Thesis: This model uses a combination of Volume Weighted Moving Averages, and Simple Moving Averages along with a momentum oscillator (RSI). As a breakout is defined as a bust through a "resistance" or "support" line, these movements are generally associated with volume. Thus, a discepancy between the SMA and VWMA, along with an abnormal momentum reading, may lead a neural net to find high probabilities of a breakout.

Datasets

Use the included script:

getdata.py

This script allows user to pull intraday data from Polygon API through Alpaca Brokerage. While the API limits requests for data at 500, this script loops through the range of dates given for each day as a workaround to pull all data in one command. For example, a command for intraday SPY data, on one minute intervals, through the dates of June 1 to July 1 would be written as:

python getdata.py SPY 2020-06-01 2020-07-01 minute 1

Two datasets, data_cleaned.csv and data_cleaned_test.csv are imported as Pandas Dataframes for training and test data. Using pandas-ta library, volume-weighted moving averages and RSI are added to each Pandas dataframe. Bollinger Bands are also created in a different Pandas Dataframe for later use.

Classify Function

def classify(bblower, bbupper, future):
    if future > bbupper:
        return 2
    if future < bblower:
        return 0
    else:
        return 1

y_test['target'] = list(map(classify, data_cleaned_test['BBL_30'], data_cleaned_test['BBU_30'], future_df_test))

y_train['target'] = list(map(classify, data_cleaned['BBL_30'], data_cleaned['BBU_30'], future_df_train))

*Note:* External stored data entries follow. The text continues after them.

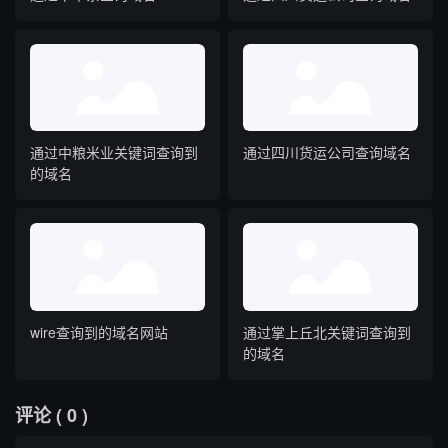
通过中粮米业关键词查询到
通过四川货运公司查询域名
的域名
wire查询到的域名网站
通过掌上丘北关键词查询到
的域名
评论
( 0 )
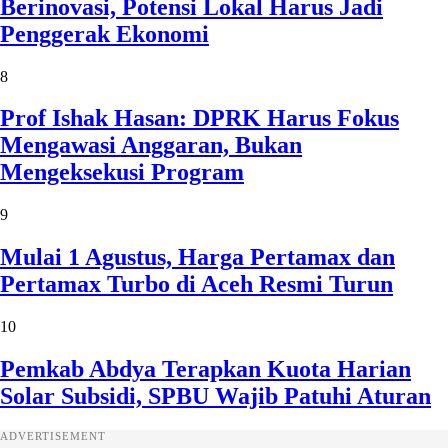
Berinovasi, Potensi Lokal Harus Jadi
Penggerak Ekonomi
8
Prof Ishak Hasan: DPRK Harus Fokus
Mengawasi Anggaran, Bukan
Mengeksekusi Program
9
Mulai 1 Agustus, Harga Pertamax dan
Pertamax Turbo di Aceh Resmi Turun
10
Pemkab Abdya Terapkan Kuota Harian
Solar Subsidi, SPBU Wajib Patuhi Aturan
ADVERTISEMENT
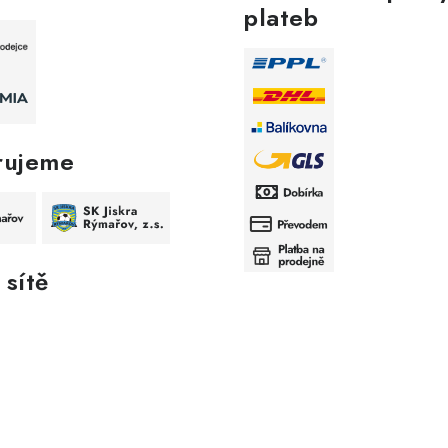
plateb
rujeme
 sítě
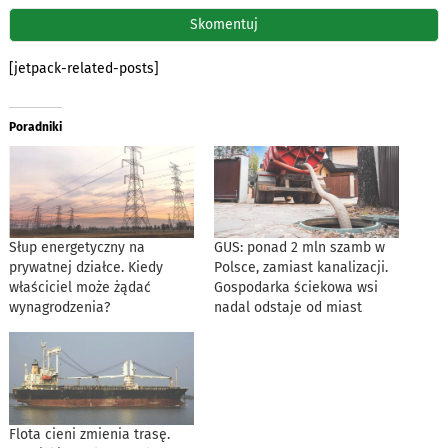
[jetpack-related-posts]
Poradniki
Słup energetyczny na
GUS: ponad 2 mln szamb w
prywatnej działce. Kiedy
Polsce, zamiast kanalizacji.
właściciel może żądać
Gospodarka ściekowa wsi
wynagrodzenia?
nadal odstaje od miast
Flota cieni zmienia trasę.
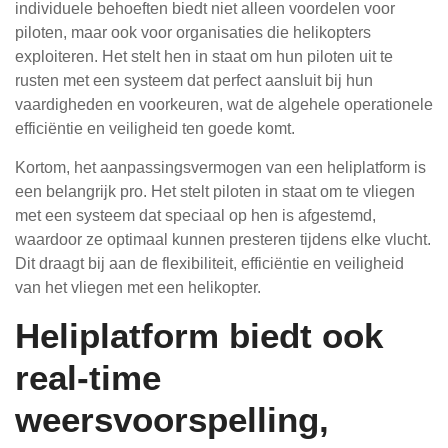
individuele behoeften biedt niet alleen voordelen voor
piloten, maar ook voor organisaties die helikopters
exploiteren. Het stelt hen in staat om hun piloten uit te
rusten met een systeem dat perfect aansluit bij hun
vaardigheden en voorkeuren, wat de algehele operationele
efficiëntie en veiligheid ten goede komt.
Kortom, het aanpassingsvermogen van een heliplatform is
een belangrijk pro. Het stelt piloten in staat om te vliegen
met een systeem dat speciaal op hen is afgestemd,
waardoor ze optimaal kunnen presteren tijdens elke vlucht.
Dit draagt bij aan de flexibiliteit, efficiëntie en veiligheid
van het vliegen met een helikopter.
Heliplatform biedt ook
real-time
weersvoorspelling,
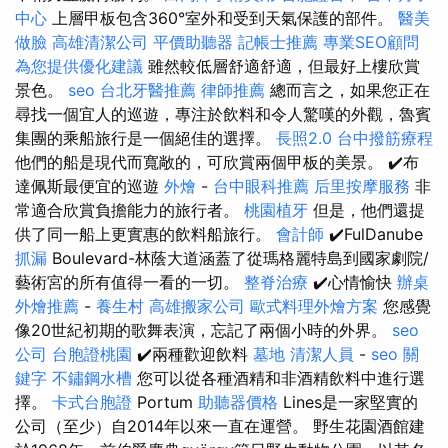
中心
上層甲板包含360°室外和受到天氣保護的部件。
醫美
做臉
高雄清潔公司
平價助聽器
記帳士推薦
專業SEO顧問
為您提供優化建議
雖然較低層舒適舒適，但最好上樓欣賞
景色。
seo
台北牙醫推薦
律師推薦
總而言之，如果您正在
尋找一個宜人的巡遊，專注於飲料和令人驚嘆的外觀，魯賓
集團的乘船旅行是一個絕佳的選擇。
長照2.0
台中撥筋療程
他們的船是現代而寬敞的，可欣賞兩個甲板的美景。 ✔️布
達佩斯最便宜的巡遊
外燴
-
台中眼科推薦
后里按摩服務
非
常適合欣賞負擔能力的旅行者。
桃園植牙
但是，他們還提
供了同一船上更實惠的飲料船旅行。
會計師
✔️FulDanube
抓漏
Boulevard-林蔭大道涵蓋了從瑪格麗特島到國家劇院/
藝術宮的所有值得一看的一切。
整脊治療
✔️心情愉快
辦桌
外燴推薦
-
養生村
高雄搬家公司
歐式料理外燴方案
您感覺
像20世紀初期的歌舞表演，忘記了兩個小時的外界。
seo
公司
台胞證桃園
✔️兩種歡迎飲料
墓地
清潔人員
-
seo 關
鍵字
不鏽鋼水槽
您可以從各種酒精和非酒精飲料中進行選
擇。
卡式台胞證
Portum
助聽器價格
Lines是一家堅實的
公司（至少）自2014年以來一直在運營。 野生花園酒館建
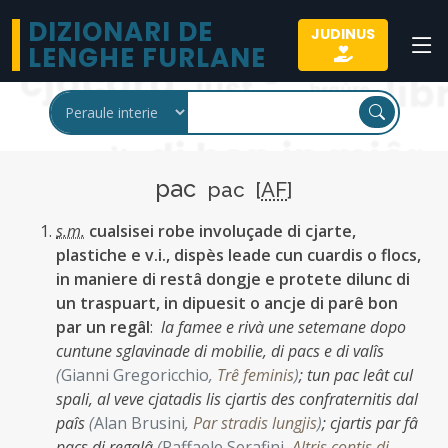
DIZIONARI DE
JUDINUS
LENGHE FURLANE
pac
pac [
AF
]
s.m.
cualsisei robe involuçade di cjarte,
plastiche e v.i., dispès leade cun cuardis o flocs,
in maniere di restâ dongje e protete dilunc di
un traspuart, in dipuesit o ancje di parê bon
par un regâl
:
la famee e rivà une setemane dopo
cuntune sglavinade di mobilie, di pacs e di valîs
(
Gianni Gregoricchio
,
Trê feminis
)
;
tun pac leât cul
spali, al veve cjatadis lis cjartis des confraternitis dal
paîs
(
Alan Brusini
,
Par stradis lungjis
)
;
cjartis par fâ
pacs di regalâ
(
Raffaele Serafini
,
Altris contis di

Targets are created using the classify function, taking the lower Bollinger Band, upper Bollinger Band, and future price value as inputs. If future price is above or lower the respective Bollinger Band, a value of 0 (for below), 2 (for above) is given. The outputs are mapped into y_test and y_train DataFrames.

Scale Data

scaler = MinMaxScaler(feature_range=(-1, 1))
scaler.fit(x_train)
x_train = scaler.transform(x_train)
x_train = torch.FloatTensor(x_train)

Data is scaled for input.

Create Sequence

def create_sequence(data, y_data, tw):
    sequence = []
    l = len(data)
    for i in range(l - tw):
        train_seq = data[i:i + tw]
        train_label = y_data[i + tw:i + tw + 1]
        sequence.append((train_seq, train_label))
    return sequence

Model Implementation

class LSTM(nn.Module):
    def __init__(self, input_size=13, hidden_layer_size=100, output_size=3, batch_size=1, time_step=30):
        super().__init__()
        self.time_step = time_step
        self.batch_size = batch_size
        self.input_size = input_size
        self.hidden_layer_size = hidden_layer_size
        self.lstm = nn.LSTM(input_size, hidden_layer_size)
        self.lstm_hidden = nn.LSTM(hidden_layer_size, hidden_layer_size)
        self.linear = nn.Linear(hidden_layer_size, hidden_layer_size)
        self.relu = nn.ReLU()
        self.dropout = nn.Dropout(p=0.4)
        self.output_linear = nn.Linear(hidden_layer_size, output_size)

        self.hidden_cell = (torch.zeros(self.batch_size, self.time_step, self.hidden_layer_size),
                            torch.zeros(self.batch_size, self.time_step, self.hidden_layer_size))

    def forward(self, input_seq):
        # print((input_seq.reshape(len(input_seq)*self.input_size)))
        lstm_out, self.hidden_cell = self.lstm(input_seq)
        lstm_hidden_out, self.hidden_cell = self.lstm_hidden(lstm_out)
        linear1 = self.linear(lstm_hidden_out[:, -1, :])
        relu1 = self.relu(linear1)
        linear2 = self.linear(relu1)
        relu2 = self.relu(linear2)
        prediction = self.output_linear(relu2)

        return prediction